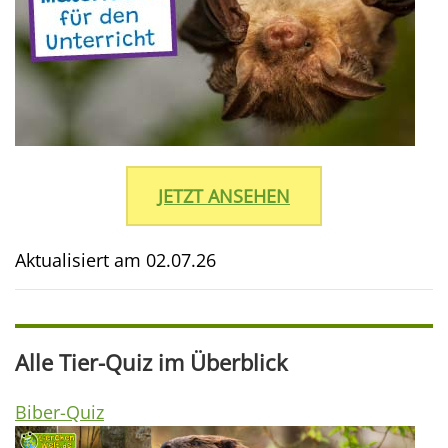
JETZT ANSEHEN
Aktualisiert am
02.07.26
Alle Tier-Quiz im Überblick
Biber-Quiz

# About this exercise
How many lines in the listing contain the word "Quiz"? Answer with the count and nothing else.

# Result of this task
2